L’Angleterre laisse ses journalistes et ses orateurs jeter feu et flamme contre le ministère libéral, qu’ils accusent d’avoir forfait à l’honneur. Elle se contente, pour sa part, d’assister aux événemens avec une mélancolique résignation. Elle se dit que le bon sens lui commande de s’accommoder aux temps, de prendre philosophiquement son parti des contrariétés, des disgrâces qu’elle essuie, que le dépit et l’entêtement sont de sots conseillers ; qu’après tout, quelques fautes qu’il ait pu commettre, M. Gladstone a raison de transiger avec les choses et avec les hommes. Elle reconnaît qu’on a fait de fâcheuse besogne dans la vallée du Haut-Nil ; mais elle considère que les repentirs les plus prompts sont les meilleurs, qu’il faut liquider au plus vite et dans les meilleures conditions possibles une entreprise manquée. On avait dit et répété bien souvent que, s’il arrivait malheur à Gordon, si un seul cheveu tombait de cette tête sacrée, c’en serait fait du ministère. Ce généreux et mystique aventurier a péri misérablement à Khartoum, et le ministère est encore debout. Non-seulement la mort de Gordon ne sera pas vengée ; mais, après le Soudan, on évacuera peut-être la Nubie avec l’assentiment de la nation. Le marquis de Salisbury donnait lui-même à entendre que, si son parti revenait au pouvoir, il évacuerait le Soudan, lui aussi. C’est une sagesse dure à pratiquer ; mais, vaille que vaille, c’est de la sagesse.
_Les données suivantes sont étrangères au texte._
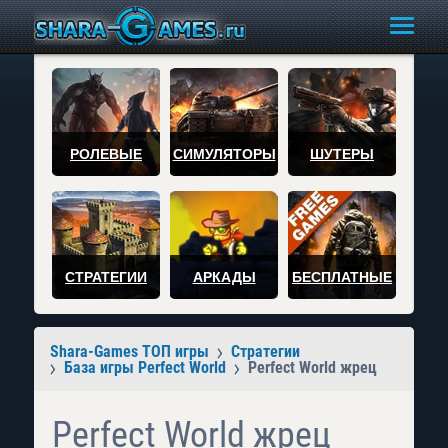
РОЛЕВЫЕ
СИМУЛЯТОРЫ
ШУТЕРЫ
СТРАТЕГИИ
АРКАДЫ
БЕСПЛАТНЫЕ
Shara-Games ТОП игры
Стратегии
База игры Perfect World
Perfect World жрец
Perfect World жрец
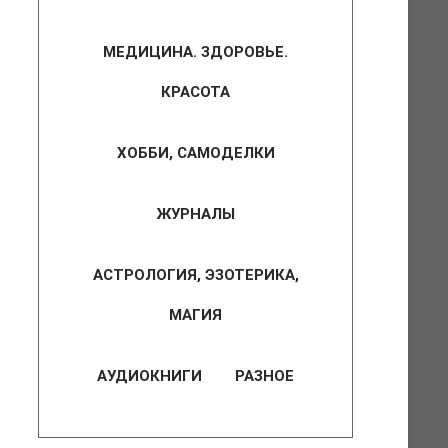
МЕДИЦИНА. ЗДОРОВЬЕ.
КРАСОТА
ХОББИ, САМОДЕЛКИ
ЖУРНАЛЫ
АСТРОЛОГИЯ, ЭЗОТЕРИКА,
МАГИЯ
АУДИОКНИГИ
РАЗНОЕ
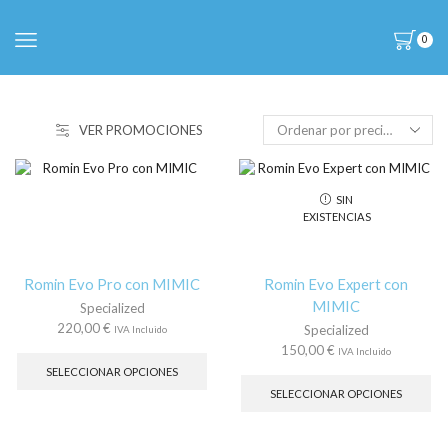
0
VER PROMOCIONES
SIN
EXISTENCIAS
Romin Evo Pro con MIMIC
Romin Evo Expert con
MIMIC
Specialized
220,00
€
Specialized
IVA Incluido
Este
150,00
€
IVA Incluido
producto
Es
SELECCIONAR OPCIONES
tiene
pr
SELECCIONAR OPCIONES
múltiples
tie
variantes.
múl
Las
var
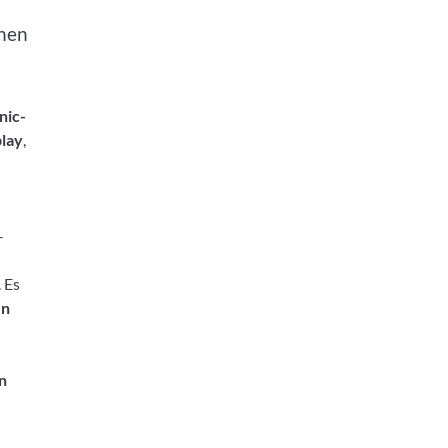
inen
nic-
lay
,
-
 Es
en
n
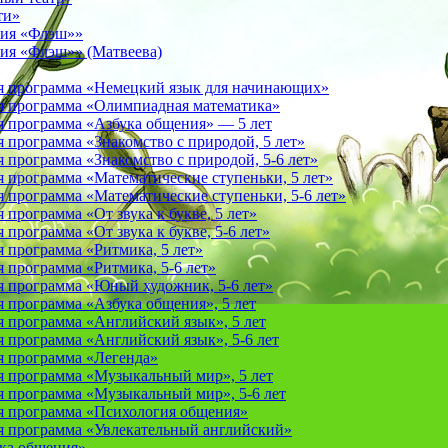
ти»
фия «Флэш»»
ия «Флэш»» (Матвеева)
я программа «Немецкий язык для начинающих»
 программа «Олимпиадная математика»
 программа «Азбука общения» — 5 лет
программа «Знакомство с природой, 5 лет»
программа «Знакомство с природой, 5-6 лет»
 программа «Математические ступеньки, 5 лет»
программа «Математические ступеньки, 5-6 лет»
программа «От звука к букве, 5 лет»
рограмма «От звука к букве, 5-6 лет»
 программа «Ритмика, 5 лет»
программа «Ритмика, 5-6 лет»
 программа «Юный художник, 5-6 лет»
 программа «Азбука общения», 5 лет
 программа «Английский язык», 5 лет
 программа «Английский язык», 5-6 лет
 программа «Легенда»
 программа «Музыкальный мир», 5 лет
 программа «Музыкальный мир», 5-6 лет
 программа «Психология общения»
 программа «Увлекательный английский»
ука общения»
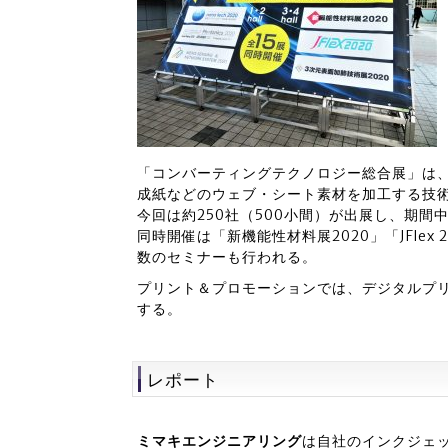
「コンバーティングテクノロジー総合展」は
成紙などのウェブ・シート素材を加工する技
今回は約250社（500小間）が出展し、期間
同時開催は「新機能性材料展2020」「JFlex
数のセミナーも行われる。
プリント＆プロモーションでは、デジタルプ
する。
レポート
ミマキエンジニアリング
は自社のインクジェッ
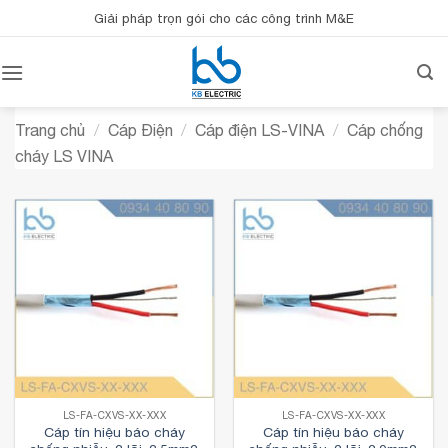
Bỏ
Giải pháp trọn gói cho các công trình M&E
qua
nội
dung
Trang chủ
/
Cáp Điện
/
Cáp điện LS-VINA
/
Cáp chống
cháy LS VINA
LS-FA-CXVS-XX-XXX
LS-FA-CXVS-XX-XXX
Cáp tín hiệu báo cháy
Cáp tín hiệu báo cháy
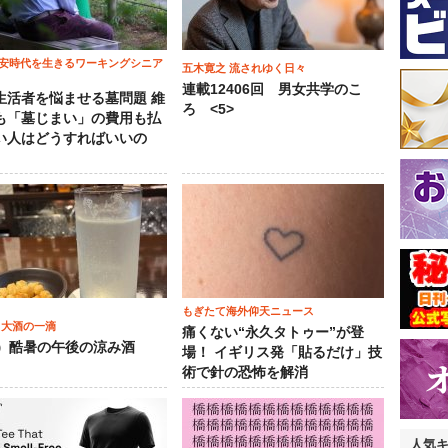
安時代を生きるワーキングシニア
五木寛之 流されゆく日々
連載12406回 男女共学のこ
生活者を悩ませる墓問題 維
ろ <5>
も「墓じまい」の費用も払
い人はどうすればいいの
もぎたて海外仰天ニュース
 大酒の一滴
痛くない“永久タトゥー”が登
2）酷暑の午後の涼み酒
場！ イギリス発「貼るだけ」技
術で針の恐怖を解消
人気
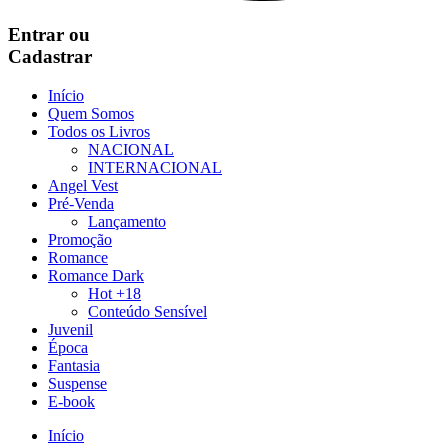
Entrar
ou
Cadastrar
Início
Quem Somos
Todos os Livros
NACIONAL
INTERNACIONAL
Angel Vest
Pré-Venda
Lançamento
Promoção
Romance
Romance Dark
Hot +18
Conteúdo Sensível
Juvenil
Época
Fantasia
Suspense
E-book
Início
L’Angleterre a su reconnaître également que, pour peu que les Russes s’y prêtent, il faut s’accommoder avec eux au prix de pénibles concessions, que les conjonctions des astres ne sont point favorables, qu’il serait absurde d’affronter sans alliés les hasards d’une grande guerre qu’on n’a pas préparée, faute de l’avoir prévue. L’Angleterre sait qu’elle ne peut compter sur les Italiens, peu disposés à courir des aventures ; elle sait que la Turquie se réserve, que l’émir lui-même est un de ces amis équivoques et douteux qui entendent qu’on leur sache gré du mal qu’ils ne vous font pas et qui, au moment décisif, tirent sans vergogne leur épingle du jeu. Les brusques changemens de front ne répugnent point aux Anglais. Ils prétendaient jadis que l’Afghanistan était la seule barrière qu’ils pussent opposer aux envahissemens de la Russie, et ils s’écriaient : « Malheur à qui touche à l’émir ! » Éclairés par la grâce d’en-haut, ils déclarent aujourd’hui que la théorie des zones neutres, des états-tampons, ou buffer states, n’est qu’une pure chimère, un sot préjugé, things of the past, et lord Salisbury, comme lord Kimberley, comme le duc d’Argyll, affirme désormais que, pour arrêter la Russie, il faut reporter la ligne de défense jusque sur la frontière même de l’Inde, jusqu’aux monts Soliman et au bassin de l’Indus, dont on rendra les passages inaccessibles et infranchissables en les hérissant de fortifications. Au système des tampons on substitue, comme nous le disions, le système des verrous. Il en coûtera 200 millions, on ne regardera pas à la dépense.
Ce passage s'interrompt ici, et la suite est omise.